September 28th, 2007 . by Peggy

A friend in the book marketing biz recently sent me a link to a blog post by R. W. Ridley, the “Self-Published American”. Link directly to the relevant post here.

Essentially, Mr. Ridley states that POD (Print on Demand) is akin to the methods of the independent filmmakers of Hollywood, whose rejection of convention means that they are able to put their material out there with less risk and greater profit potential. They may even get picked up by a major publishing house, as per “… It’s reducing their (the publisher’s) risk when acquiring new material. Print on demand has become their minor league program. They (traditional publishers) monitor the market for books that are selling well, and find material that has already built an audience and with more marketing dollars has the potential to build an even bigger audience.”

Let’s consider for a moment who is speaking: Mr. Ridley works for a major POD supplier. What I read in his posting here is something like, “OK Mr. Author – you do all the work plus make the major up-front investment, and once you’ve done that, you’ll be able to recoup part of your money when Huge Publisher Inc. pays you a royalty. ”

If you read my blog on a regular basis, you’ll know that what frustrates me about this post is not the idea of print-on-demand in general, but Ridley’s attitude specifically. POD has its’ place, but the way to make money in print-on-demand is not to use it to get a publisher to buy your work. If you’ve gotten to the point where you can produce a good quality manuscript worthy of printing at all, you’re probably better off to market the book yourself than to take money from a major house.

As I’ve said before, I think POD has its place, but it’s not what’s best for most publishers. If you make an analysis of what it costs to produce a book, you’ll know that there’s a lot of pieces that the pie must be cut up to serve. The printer takes a big slice, but when you’re doing POD for anything serious, you might as well give him the whole pie, and be happy with licking off the plate. I tell clients that printing should take up a maximum of 15% of the retail cost of your book. With POD, the slice is more like 50%, and that’s before you take into account the fact that most retailers (virtual or otherwise) will buy your book for 40% off the cover price. Hmmm, that must mean that you now have no budget for professional graphic design, marketing, publicity, sales, etc. Gee, is that why you’re trying to do without those things, and you’re having trouble with your plans to sell your book on your own?
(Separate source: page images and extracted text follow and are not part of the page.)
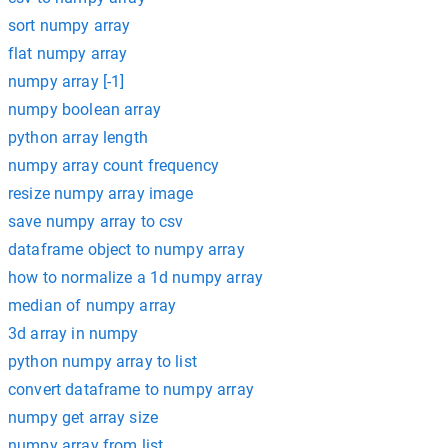
sort numpy array
flat numpy array
numpy array [-1]
numpy boolean array
python array length
numpy array count frequency
resize numpy array image
save numpy array to csv
dataframe object to numpy array
how to normalize a 1d numpy array
median of numpy array
3d array in numpy
python numpy array to list
convert dataframe to numpy array
numpy get array size
numpy array from list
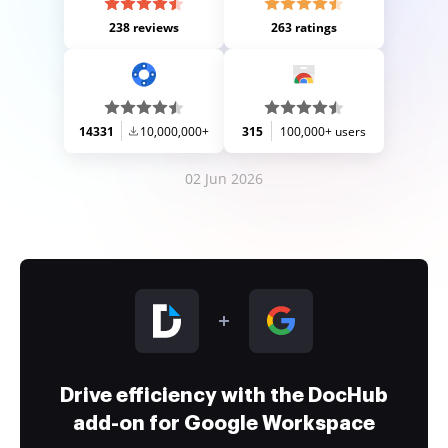
238 reviews
263 ratings
14331
10,000,000+
315
100,000+ users
02 Jun 2026
Drive efficiency with the DocHub
add-on for Google Workspace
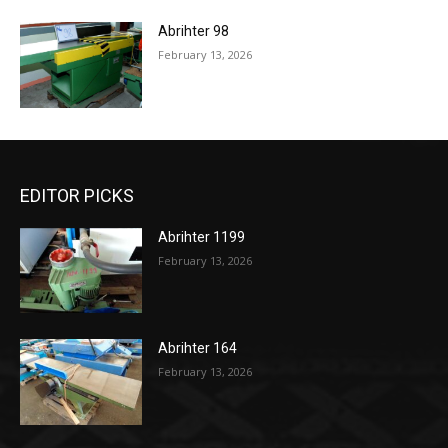
Abrihter 98
February 13, 2026
EDITOR PICKS
Abrihter 1199
February 13, 2026
Abrihter 164
February 13, 2026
I can see why the temptation to sell out is very strong.

However, when a book is treated like a small business venture – which it is – including market research, planning, and quality design, isn’t it amazing how the profit potential for that project increases?
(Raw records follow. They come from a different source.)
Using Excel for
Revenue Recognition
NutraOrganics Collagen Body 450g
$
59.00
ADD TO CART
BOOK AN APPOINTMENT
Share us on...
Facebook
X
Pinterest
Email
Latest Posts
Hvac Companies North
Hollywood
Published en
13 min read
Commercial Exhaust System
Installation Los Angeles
I do know of one author whose book magically sold a gazillion copies as soon as it was released. He’s been in print since forever. Yet, he does no marketing, or his marketing seems to happen at no cost to him. He doesn’t need to research his topic, and lousy graphic design and print quality doesn’t seem to affect his sales, which grow every year. And since we never see him in public, we can only assume he’s working on the next great release.

Actually – he is seen regularly doing his thing in Vegas. Isn’t “Jesus Christ Superstar” still running on a stage there?